- What is being asked:
Extract, in full, the lines below, beginning at the first and ending with the line that contains "Đặc tính kỹ thuật két sắt sà". Pictures do not belong in the copy.

- Record set:
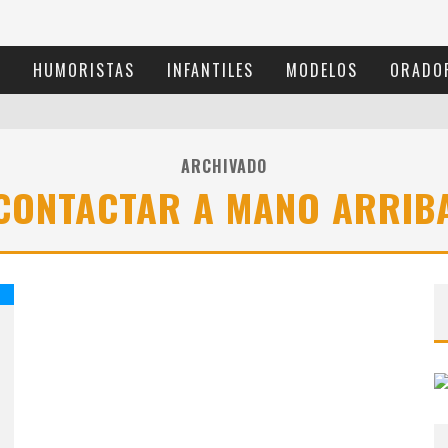
S
HUMORISTAS
INFANTILES
MODELOS
ORADO
ARCHIVADO
CONTACTAR A MANO ARRIB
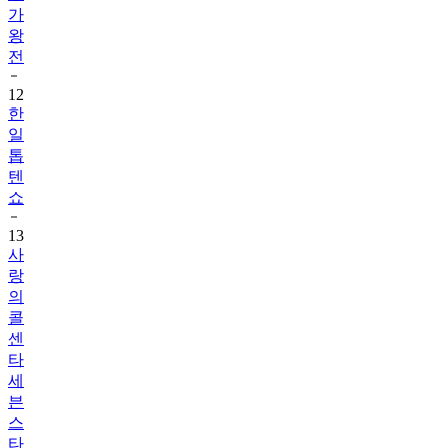
전
12
한
일
톱
텐
쇼
13
사
랑
의
콜
센
타
세
븐
스
타
즈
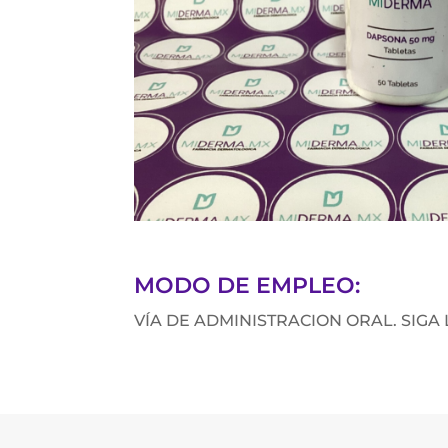
MODO DE EMPLEO:
VÍA DE ADMINISTRACION ORAL. SIGA 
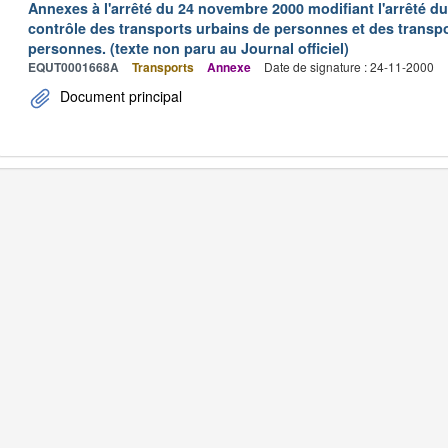
Annexes à l'arrêté du 24 novembre 2000 modifiant l'arrêté du 
contrôle des transports urbains de personnes et des transpo
personnes. (texte non paru au Journal officiel)
EQUT0001668A
Transports
Annexe
Date de signature : 24-11-2000
Document principal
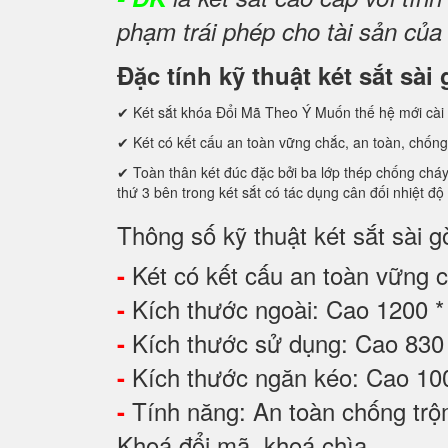
phạm trái phép cho tài sản của
Đặc tính kỹ thuật két sắt sà
✔ Két sắt khóa Đổi Mã Theo Ý Muốn thế hệ mới cài 
✔ Két có kết cấu an toàn vững chắc, an toàn, chống
✔ Toàn thân két đúc đặc bởi ba lớp thép chống cháy c
thứ 3 bên trong két sắt có tác dụng cân đối nhiệt độ
Thông số kỹ thuật két sắt sài 
Két có kết cấu an toàn vững ch
-
Kích thước ngoài: Cao 1200 
-
Kích thước sử dụng: Cao 8
-
Kích thước ngăn kéo: Cao 1
-
Tính năng: An toàn chống tr
-
Khoá đổi mã, khoá chìa.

- Answer to the exercise:
S
HUMORISTAS
INFANTILES
MODELOS
ORADO
ARCHIVADO
CONTACTAR A MANO ARRIB
전
12
한
일
톱
텐
쇼
13
사
랑
의
콜
센
타
세
븐
스
타
즈
MODO DE EMPLEO:
VÍA DE ADMINISTRACION ORAL. SIGA 
Annexes à l'arrêté du 24 novembre 2000 modifiant l'arrêté du 
contrôle des transports urbains de personnes et des transpo
personnes. (texte non paru au Journal officiel)
EQUT0001668A
Transports
Annexe
Date de signature : 24-11-2000
Document principal
phạm trái phép cho tài sản của
Đặc tính kỹ thuật két sắt sà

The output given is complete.